__About this exercise__. Would you transcribe the listing that follows, character for character, and omit its images?

---------- Input data

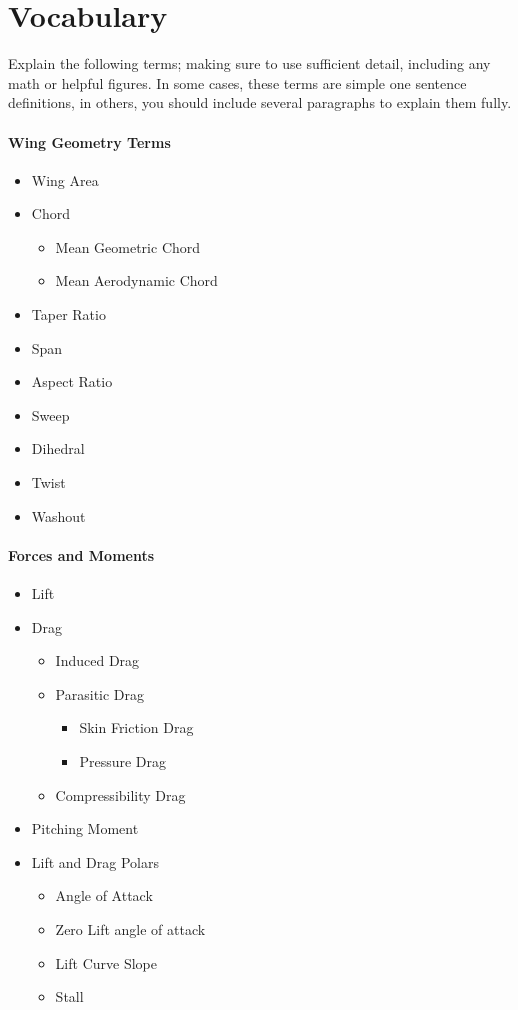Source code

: \documentclass[11pt,twocolumn]{article}
\begin{document}
\section{Vocabulary}
\label{sec:vocab}

Explain the following terms; making sure to use sufficient detail, including any math or helpful figures.
In some cases, these terms are simple one sentence definitions, in others, you should include several paragraphs to explain them fully.

\paragraph{Wing Geometry Terms}
\begin{itemize}
	\item Wing Area
	\item Chord
	\begin{itemize}
		\item Mean Geometric Chord
		\item Mean Aerodynamic Chord
	\end{itemize}
	\item Taper Ratio
	\item Span
	\item Aspect Ratio
	\item Sweep
	\item Dihedral
	\item Twist
	\item Washout
\end{itemize}

\paragraph{Forces and Moments}
\begin{itemize}
	\item Lift
	\item Drag
		\begin{itemize}
			\item Induced Drag
			\item Parasitic Drag
				\begin{itemize}
					\item Skin Friction Drag
					\item Pressure Drag
				\end{itemize}
			\item Compressibility Drag
		\end{itemize}
	\item Pitching Moment
	\item Lift and Drag Polars
	\begin{itemize}
		\item Angle of Attack
		\item Zero Lift angle of attack
		\item Lift Curve Slope
		\item Stall
	\end{itemize}
\end{itemize}
\end{document}
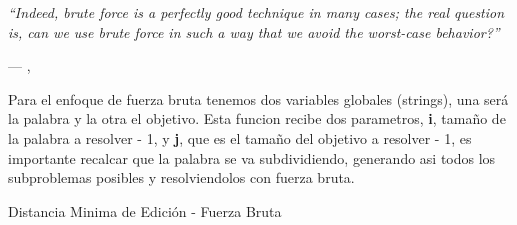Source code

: \epigraph{\textit{``Indeed, brute force is a perfectly good technique in many cases; the real question is, can we use brute force in such a way that we avoid the worst-case behavior?''}}{--- \citeauthor{taocv3}, \citeyear{taocv3} \cite{taocv3}}

Para el enfoque de fuerza bruta tenemos dos variables globales (strings), una será la palabra y la otra el objetivo. Esta funcion recibe dos parametros, \textbf{i}, tamaño de la palabra a resolver - 1, y \textbf{j}, que es el tamaño del objetivo a resolver - 1, es importante recalcar que la palabra se va subdividiendo, generando asi todos los subproblemas posibles y resolviendolos con fuerza bruta.

\begin{algorithm}[H]
    
    \DontPrintSemicolon
    \footnotesize

    \;


    \caption{Distancia Minima de Edición - Fuerza Bruta}
    \label{alg:mi_algoritmo_1}
\end{algorithm}


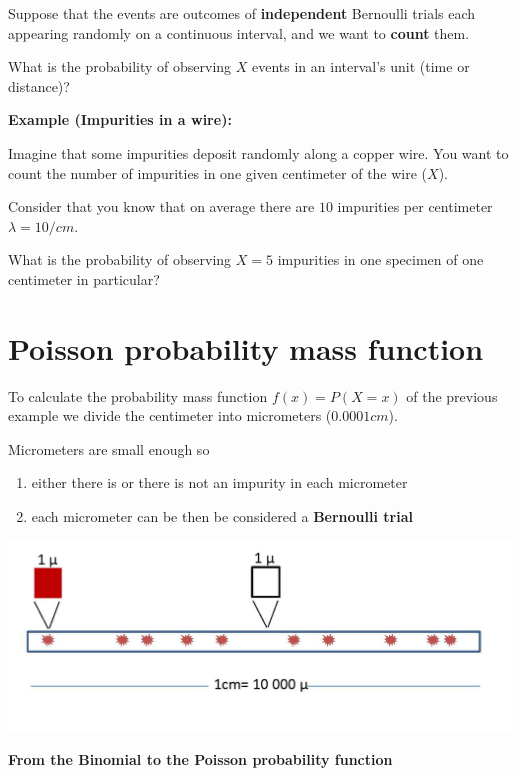 \documentclass[
]{book}
\begin{document}
Suppose that the events are outcomes of \textbf{independent} Bernoulli trials each appearing randomly on a continuous interval, and we want to \textbf{count} them.

What is the probability of observing \(X\) events in an interval's unit (time or distance)?

\textbf{Example (Impurities in a wire):}

Imagine that some impurities deposit randomly along a copper wire. You want to count the number of impurities in one given centimeter of the wire (\(X\)).

Consider that you know that on average there are \(10\) impurities per centimeter \(\lambda=10/cm\).

What is the probability of observing \(X=5\) impurities in one specimen of one centimeter in particular?

\hypertarget{poisson-probability-mass-function}{%
\section{Poisson probability mass function}\label{poisson-probability-mass-function}}

To calculate the probability mass function \(f(x)=P(X=x)\) of the previous example we divide the centimeter into micrometers (\(0.0001cm\)).

Micrometers are small enough so

\begin{enumerate}
\def\labelenumi{\arabic{enumi})}
\item
  either there is or there is not an impurity in each micrometer
\item
  each micrometer can be then be considered a \textbf{Bernoulli trial}
\end{enumerate}

\includegraphics{./figures/Pois.JPG}

\textbf{From the Binomial to the Poisson probability function}
\end{document}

--------------------

__Answer to this task__.
Source code

: \documentclass[11pt,twocolumn]{article}
\begin{document}
\section{Vocabulary}
\label{sec:vocab}

Explain the following terms; making sure to use sufficient detail, including any math or helpful figures.
In some cases, these terms are simple one sentence definitions, in others, you should include several paragraphs to explain them fully.

\paragraph{Wing Geometry Terms}
\begin{itemize}
	\item Wing Area
	\item Chord
	\begin{itemize}
		\item Mean Geometric Chord
		\item Mean Aerodynamic Chord
	\end{itemize}
	\item Taper Ratio
	\item Span
	\item Aspect Ratio
	\item Sweep
	\item Dihedral
	\item Twist
	\item Washout
\end{itemize}

\paragraph{Forces and Moments}
\begin{itemize}
	\item Lift
	\item Drag
		\begin{itemize}
			\item Induced Drag
			\item Parasitic Drag
				\begin{itemize}
					\item Skin Friction Drag
					\item Pressure Drag
				\end{itemize}
			\item Compressibility Drag
		\end{itemize}
	\item Pitching Moment
	\item Lift and Drag Polars
	\begin{itemize}
		\item Angle of Attack
		\item Zero Lift angle of attack
		\item Lift Curve Slope
		\item Stall
	\end{itemize}
\end{itemize}
\end{document}
Source code

: \epigraph{\textit{``Indeed, brute force is a perfectly good technique in many cases; the real question is, can we use brute force in such a way that we avoid the worst-case behavior?''}}{--- \citeauthor{taocv3}, \citeyear{taocv3} \cite{taocv3}}

Para el enfoque de fuerza bruta tenemos dos variables globales (strings), una será la palabra y la otra el objetivo. Esta funcion recibe dos parametros, \textbf{i}, tamaño de la palabra a resolver - 1, y \textbf{j}, que es el tamaño del objetivo a resolver - 1, es importante recalcar que la palabra se va subdividiendo, generando asi todos los subproblemas posibles y resolviendolos con fuerza bruta.

\begin{algorithm}[H]
    
    \DontPrintSemicolon
    \footnotesize

    \;


    \caption{Distancia Minima de Edición - Fuerza Bruta}
    \label{alg:mi_algoritmo_1}
\end{algorithm}


 \documentclass[
]{book}
\begin{document}
Suppose that the events are outcomes of \textbf{independent} Bernoulli trials each appearing randomly on a continuous interval, and we want to \textbf{count} them.

What is the probability of observing \(X\) events in an interval's unit (time or distance)?

\textbf{Example (Impurities in a wire):}

Imagine that some impurities deposit randomly along a copper wire. You want to count the number of impurities in one given centimeter of the wire (\(X\)).

Consider that you know that on average there are \(10\) impurities per centimeter \(\lambda=10/cm\).

What is the probability of observing \(X=5\) impurities in one specimen of one centimeter in particular?

\hypertarget{poisson-probability-mass-function}{%
\section{Poisson probability mass function}\label{poisson-probability-mass-function}}

To calculate the probability mass function \(f(x)=P(X=x)\) of the previous example we divide the centimeter into micrometers (\(0.0001cm\)).

Micrometers are small enough so

\begin{enumerate}
\def\labelenumi{\arabic{enumi})}
\item
  either there is or there is not an impurity in each micrometer
\item
  each micrometer can be then be considered a \textbf{Bernoulli trial}
\end{enumerate}

\includegraphics{./figures/Pois.JPG}

\textbf{From the Binomial to the Poisson probability function}
\end{document}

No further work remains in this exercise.